Special thanks to Dorothy Miles’ estate for their collaboration on this project. Below Liz Deverill, niece of Dorothy, shares her thoughts on today’s Doodle and Dorothy Miles’ legacy.
Dorothy’s siblings have now passed, so it is her nephews and nieces who have memories of her, that we hold dear. Her sister Gwenda (Wendy) wrote about her birth on 19th August 1931, North Wales, “I remember the day Dorothy was born and I knew exactly how she got there! The Irwin’s van brought her along with the groceries….” Her early childhood home was a happy one which engendered her love for music, poetry and drama. She described it as a totally fascinating world of make-up and madness, to which I lost my heart to forever”. Dorothy had many challenges in her life, not least becoming deaf at 8, following a bout of meningococcal meningitis.
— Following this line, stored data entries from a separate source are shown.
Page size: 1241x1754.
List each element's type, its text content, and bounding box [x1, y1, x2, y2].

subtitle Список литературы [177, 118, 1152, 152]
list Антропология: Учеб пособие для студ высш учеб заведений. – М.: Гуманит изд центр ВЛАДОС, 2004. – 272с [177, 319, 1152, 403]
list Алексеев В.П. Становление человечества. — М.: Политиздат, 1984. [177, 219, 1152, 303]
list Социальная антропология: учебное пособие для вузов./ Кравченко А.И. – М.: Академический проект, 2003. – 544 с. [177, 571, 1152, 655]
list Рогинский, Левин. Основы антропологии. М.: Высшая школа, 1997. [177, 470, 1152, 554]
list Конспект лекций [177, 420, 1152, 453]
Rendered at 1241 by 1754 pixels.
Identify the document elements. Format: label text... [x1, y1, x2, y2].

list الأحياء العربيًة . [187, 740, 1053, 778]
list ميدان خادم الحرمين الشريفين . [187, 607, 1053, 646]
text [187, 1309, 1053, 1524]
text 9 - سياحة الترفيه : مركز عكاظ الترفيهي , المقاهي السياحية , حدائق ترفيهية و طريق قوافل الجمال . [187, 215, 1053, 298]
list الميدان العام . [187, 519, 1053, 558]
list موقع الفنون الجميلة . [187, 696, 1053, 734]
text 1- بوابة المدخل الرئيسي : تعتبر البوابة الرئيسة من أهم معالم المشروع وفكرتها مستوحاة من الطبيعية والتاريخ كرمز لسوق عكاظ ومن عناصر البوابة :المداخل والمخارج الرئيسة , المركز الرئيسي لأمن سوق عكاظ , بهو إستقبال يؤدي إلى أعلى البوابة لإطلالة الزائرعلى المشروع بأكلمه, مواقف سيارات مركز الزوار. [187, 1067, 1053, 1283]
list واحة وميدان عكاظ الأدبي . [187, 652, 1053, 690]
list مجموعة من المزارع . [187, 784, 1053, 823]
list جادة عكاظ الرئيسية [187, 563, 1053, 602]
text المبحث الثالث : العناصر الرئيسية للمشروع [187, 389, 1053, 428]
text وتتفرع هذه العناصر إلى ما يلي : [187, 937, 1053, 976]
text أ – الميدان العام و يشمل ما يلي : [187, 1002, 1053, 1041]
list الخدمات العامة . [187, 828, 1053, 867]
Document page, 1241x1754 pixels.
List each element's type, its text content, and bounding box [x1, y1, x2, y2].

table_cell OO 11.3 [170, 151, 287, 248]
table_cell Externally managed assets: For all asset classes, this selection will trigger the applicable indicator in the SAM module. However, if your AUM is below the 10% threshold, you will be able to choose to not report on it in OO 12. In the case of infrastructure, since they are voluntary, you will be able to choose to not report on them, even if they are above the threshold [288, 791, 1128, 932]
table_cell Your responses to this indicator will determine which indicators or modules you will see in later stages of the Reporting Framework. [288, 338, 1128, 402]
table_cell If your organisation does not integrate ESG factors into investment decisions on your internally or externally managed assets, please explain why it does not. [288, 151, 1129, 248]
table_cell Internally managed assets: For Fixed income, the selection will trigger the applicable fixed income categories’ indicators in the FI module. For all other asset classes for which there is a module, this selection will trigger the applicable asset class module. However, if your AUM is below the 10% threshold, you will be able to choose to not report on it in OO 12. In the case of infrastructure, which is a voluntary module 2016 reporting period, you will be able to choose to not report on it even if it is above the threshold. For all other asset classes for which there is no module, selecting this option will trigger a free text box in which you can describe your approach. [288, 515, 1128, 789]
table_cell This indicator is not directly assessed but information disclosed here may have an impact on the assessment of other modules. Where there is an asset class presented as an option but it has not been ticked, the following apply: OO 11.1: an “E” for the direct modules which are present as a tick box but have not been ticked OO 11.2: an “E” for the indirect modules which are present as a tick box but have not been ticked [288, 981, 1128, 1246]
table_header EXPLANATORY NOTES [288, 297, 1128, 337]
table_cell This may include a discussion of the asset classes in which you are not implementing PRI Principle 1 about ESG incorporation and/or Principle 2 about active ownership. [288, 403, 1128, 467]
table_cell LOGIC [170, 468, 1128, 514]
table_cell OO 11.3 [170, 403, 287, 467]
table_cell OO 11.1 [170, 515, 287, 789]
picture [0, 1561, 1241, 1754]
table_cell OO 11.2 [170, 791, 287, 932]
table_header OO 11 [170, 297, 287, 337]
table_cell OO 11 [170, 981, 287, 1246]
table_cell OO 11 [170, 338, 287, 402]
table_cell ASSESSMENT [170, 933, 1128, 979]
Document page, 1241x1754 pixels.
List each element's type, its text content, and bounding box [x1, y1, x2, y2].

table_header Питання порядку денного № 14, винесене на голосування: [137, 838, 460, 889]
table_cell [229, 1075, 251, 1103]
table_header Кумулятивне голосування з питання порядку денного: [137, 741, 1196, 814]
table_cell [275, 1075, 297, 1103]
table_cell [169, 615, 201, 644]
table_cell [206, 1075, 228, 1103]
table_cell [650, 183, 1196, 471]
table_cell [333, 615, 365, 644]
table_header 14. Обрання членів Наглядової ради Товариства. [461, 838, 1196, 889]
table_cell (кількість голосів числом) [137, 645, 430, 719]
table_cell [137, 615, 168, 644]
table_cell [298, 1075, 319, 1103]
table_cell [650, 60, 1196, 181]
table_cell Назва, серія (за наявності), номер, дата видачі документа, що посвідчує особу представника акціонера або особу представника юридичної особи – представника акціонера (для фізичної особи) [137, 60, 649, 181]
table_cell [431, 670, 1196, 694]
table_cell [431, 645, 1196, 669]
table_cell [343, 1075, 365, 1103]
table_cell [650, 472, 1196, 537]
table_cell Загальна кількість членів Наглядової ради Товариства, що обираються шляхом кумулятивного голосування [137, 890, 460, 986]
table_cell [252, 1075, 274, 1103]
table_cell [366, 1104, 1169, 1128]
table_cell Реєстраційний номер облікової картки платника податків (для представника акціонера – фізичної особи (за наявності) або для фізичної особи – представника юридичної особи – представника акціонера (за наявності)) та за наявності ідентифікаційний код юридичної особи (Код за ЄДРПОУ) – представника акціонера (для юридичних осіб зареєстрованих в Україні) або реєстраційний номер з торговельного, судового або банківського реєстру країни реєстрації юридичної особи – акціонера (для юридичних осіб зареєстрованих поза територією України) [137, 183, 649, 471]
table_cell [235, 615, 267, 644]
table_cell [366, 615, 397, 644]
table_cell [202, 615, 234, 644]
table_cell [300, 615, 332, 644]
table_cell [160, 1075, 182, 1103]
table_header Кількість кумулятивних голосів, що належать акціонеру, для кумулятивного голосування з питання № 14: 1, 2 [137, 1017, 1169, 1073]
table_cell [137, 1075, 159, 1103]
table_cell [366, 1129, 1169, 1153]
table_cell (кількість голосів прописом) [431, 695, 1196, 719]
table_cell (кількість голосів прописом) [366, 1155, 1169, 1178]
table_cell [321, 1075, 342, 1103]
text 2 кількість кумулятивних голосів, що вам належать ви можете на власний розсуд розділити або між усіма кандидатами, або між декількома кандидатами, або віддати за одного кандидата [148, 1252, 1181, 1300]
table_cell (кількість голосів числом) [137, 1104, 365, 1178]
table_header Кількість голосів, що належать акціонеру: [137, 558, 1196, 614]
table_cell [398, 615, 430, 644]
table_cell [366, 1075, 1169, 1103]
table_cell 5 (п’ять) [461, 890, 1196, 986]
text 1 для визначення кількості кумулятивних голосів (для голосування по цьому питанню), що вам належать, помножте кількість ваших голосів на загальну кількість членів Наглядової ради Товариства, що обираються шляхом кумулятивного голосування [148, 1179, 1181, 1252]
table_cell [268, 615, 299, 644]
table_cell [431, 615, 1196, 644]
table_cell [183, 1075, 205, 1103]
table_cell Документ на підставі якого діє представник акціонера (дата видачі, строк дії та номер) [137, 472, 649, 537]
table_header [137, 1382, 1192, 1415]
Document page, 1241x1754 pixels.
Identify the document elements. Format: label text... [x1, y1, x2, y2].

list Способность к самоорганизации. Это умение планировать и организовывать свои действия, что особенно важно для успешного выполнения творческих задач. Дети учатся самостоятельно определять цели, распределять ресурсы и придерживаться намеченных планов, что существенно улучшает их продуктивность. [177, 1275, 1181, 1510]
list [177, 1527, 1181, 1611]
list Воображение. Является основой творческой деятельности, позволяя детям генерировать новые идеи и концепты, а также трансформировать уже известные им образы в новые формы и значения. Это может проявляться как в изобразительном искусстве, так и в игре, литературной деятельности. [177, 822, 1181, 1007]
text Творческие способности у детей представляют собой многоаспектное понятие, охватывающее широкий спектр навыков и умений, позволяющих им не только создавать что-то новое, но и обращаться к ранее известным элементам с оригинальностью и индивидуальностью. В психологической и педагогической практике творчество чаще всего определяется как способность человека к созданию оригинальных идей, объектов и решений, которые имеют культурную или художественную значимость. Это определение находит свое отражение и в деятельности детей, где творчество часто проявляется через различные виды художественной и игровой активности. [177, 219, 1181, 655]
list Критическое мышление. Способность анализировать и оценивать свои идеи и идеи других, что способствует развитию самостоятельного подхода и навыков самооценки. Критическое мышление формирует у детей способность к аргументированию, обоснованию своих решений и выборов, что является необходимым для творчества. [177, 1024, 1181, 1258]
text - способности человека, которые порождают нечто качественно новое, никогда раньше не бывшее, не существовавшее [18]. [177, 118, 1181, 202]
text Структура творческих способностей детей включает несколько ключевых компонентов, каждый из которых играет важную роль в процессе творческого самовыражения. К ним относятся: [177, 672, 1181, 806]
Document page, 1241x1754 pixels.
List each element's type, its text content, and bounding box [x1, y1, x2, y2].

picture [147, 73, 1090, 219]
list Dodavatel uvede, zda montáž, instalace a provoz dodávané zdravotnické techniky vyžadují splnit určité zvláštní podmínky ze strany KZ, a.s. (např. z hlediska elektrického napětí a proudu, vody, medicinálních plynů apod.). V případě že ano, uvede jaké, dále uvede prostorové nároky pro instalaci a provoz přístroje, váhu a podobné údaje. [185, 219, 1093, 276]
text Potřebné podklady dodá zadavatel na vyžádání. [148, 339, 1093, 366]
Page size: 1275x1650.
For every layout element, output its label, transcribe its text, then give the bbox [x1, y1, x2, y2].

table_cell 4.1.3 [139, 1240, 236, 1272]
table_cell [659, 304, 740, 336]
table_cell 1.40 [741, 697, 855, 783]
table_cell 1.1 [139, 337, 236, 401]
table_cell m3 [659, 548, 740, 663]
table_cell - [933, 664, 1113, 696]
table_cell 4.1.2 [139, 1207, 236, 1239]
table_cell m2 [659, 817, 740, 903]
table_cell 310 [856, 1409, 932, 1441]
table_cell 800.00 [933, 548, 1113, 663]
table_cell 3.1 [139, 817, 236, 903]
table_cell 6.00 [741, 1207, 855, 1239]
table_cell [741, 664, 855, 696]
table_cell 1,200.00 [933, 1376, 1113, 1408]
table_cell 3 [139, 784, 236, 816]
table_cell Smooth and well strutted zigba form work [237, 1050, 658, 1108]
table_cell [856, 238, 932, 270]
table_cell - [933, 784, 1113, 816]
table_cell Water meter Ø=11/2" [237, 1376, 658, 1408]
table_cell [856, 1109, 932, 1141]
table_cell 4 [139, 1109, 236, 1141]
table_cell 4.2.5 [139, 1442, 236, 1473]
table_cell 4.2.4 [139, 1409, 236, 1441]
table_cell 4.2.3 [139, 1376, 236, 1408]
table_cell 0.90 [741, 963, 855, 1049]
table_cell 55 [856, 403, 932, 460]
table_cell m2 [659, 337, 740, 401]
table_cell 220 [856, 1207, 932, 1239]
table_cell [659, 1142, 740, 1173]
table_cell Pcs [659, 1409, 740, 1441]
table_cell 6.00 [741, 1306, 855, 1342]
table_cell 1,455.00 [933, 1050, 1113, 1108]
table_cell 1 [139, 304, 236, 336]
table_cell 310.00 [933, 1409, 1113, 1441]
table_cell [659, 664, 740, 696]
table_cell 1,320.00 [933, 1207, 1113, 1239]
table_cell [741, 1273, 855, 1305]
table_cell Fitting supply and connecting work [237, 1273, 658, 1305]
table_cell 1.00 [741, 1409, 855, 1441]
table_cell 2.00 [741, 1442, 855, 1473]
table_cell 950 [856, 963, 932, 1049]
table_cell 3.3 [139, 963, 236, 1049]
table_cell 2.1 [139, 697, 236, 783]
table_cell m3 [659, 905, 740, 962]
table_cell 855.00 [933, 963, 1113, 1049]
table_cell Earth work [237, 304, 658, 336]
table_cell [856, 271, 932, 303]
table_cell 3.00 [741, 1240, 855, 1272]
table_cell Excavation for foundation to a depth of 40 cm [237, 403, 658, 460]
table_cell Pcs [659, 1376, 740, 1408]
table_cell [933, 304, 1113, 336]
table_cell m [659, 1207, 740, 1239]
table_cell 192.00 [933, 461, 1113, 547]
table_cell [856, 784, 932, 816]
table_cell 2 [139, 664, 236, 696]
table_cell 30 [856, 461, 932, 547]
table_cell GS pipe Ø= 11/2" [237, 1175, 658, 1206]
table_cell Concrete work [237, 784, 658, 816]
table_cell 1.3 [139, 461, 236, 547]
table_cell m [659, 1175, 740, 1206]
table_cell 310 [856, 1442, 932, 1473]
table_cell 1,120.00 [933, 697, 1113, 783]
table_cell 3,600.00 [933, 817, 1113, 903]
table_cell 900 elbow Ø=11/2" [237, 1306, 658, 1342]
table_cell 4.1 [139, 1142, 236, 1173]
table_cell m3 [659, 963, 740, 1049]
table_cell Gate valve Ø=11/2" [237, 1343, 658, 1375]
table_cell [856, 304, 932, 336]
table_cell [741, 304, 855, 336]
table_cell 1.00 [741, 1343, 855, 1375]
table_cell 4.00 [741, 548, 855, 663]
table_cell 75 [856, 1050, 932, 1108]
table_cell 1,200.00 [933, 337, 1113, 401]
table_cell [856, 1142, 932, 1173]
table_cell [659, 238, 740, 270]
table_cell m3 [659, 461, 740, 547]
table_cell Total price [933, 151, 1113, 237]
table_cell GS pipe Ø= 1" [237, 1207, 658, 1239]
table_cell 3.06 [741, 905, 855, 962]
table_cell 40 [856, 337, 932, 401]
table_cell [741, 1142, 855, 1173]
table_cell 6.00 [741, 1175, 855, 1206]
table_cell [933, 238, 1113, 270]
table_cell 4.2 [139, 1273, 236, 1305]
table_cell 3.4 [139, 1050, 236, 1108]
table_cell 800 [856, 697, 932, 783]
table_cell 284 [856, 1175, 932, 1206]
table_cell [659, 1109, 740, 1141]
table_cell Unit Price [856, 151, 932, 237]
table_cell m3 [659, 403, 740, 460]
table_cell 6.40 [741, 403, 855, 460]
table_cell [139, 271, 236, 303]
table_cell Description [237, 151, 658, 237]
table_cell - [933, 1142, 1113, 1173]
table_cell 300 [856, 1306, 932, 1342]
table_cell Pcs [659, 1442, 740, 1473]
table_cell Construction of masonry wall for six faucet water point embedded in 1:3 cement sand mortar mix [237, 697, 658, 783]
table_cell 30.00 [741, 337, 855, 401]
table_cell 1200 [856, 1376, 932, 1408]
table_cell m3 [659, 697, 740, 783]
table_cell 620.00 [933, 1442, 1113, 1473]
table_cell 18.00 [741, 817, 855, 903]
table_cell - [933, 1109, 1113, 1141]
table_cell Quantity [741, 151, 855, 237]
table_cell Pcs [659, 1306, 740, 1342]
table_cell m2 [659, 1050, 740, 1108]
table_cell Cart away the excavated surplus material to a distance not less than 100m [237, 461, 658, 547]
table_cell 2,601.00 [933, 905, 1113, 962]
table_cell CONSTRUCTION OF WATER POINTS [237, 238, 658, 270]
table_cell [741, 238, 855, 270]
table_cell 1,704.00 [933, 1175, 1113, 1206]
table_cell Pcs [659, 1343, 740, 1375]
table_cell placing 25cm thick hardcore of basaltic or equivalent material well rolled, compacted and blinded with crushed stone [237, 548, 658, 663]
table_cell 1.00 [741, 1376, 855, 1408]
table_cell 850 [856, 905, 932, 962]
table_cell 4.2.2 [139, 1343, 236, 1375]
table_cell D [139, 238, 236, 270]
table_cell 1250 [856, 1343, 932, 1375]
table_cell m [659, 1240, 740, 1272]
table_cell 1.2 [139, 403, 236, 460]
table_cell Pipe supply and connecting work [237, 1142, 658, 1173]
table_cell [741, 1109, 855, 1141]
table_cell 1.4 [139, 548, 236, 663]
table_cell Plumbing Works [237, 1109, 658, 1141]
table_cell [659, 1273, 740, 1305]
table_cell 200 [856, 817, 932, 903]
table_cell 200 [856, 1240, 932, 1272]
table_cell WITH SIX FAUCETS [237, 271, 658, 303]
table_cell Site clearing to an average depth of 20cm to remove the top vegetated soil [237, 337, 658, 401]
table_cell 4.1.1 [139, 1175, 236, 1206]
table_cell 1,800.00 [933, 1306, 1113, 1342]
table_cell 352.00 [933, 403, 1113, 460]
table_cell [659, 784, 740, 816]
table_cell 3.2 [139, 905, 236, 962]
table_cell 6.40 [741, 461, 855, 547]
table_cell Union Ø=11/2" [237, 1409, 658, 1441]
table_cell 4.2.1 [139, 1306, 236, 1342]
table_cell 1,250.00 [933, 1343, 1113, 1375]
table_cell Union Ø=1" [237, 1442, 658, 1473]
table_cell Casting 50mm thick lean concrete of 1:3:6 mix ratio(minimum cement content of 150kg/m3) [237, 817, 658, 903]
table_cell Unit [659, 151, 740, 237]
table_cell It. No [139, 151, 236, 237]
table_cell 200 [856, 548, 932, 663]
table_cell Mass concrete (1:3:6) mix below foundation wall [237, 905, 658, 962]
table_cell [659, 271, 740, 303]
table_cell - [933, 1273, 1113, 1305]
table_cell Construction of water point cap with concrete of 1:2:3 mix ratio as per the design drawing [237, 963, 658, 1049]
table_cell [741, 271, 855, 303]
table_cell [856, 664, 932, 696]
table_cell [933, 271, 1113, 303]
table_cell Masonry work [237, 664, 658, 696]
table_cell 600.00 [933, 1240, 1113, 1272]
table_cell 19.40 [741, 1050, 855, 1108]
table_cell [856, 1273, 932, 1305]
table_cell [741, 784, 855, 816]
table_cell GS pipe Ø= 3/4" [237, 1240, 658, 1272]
For her, this meant separation from her family; her parents and her brother and three sisters, to whom she was very close.
As young children my family saw her fleetingly, on her visits to the UK from the States and learned later of her gradual decline into serious mental illness. However, her achievements as a pioneer of BSL deaf poetry with several published books of poetry and the BBC publication “The beginner’s guide to British Sign Language” meant she had become very well known and successful in her field. Her time with The American National Theatre of the Deaf elevated her reputation as a performer of plays and poetry. Our lasting memory of her is as a much-loved Aunt who was “larger than life” and of whom we are immensely proud.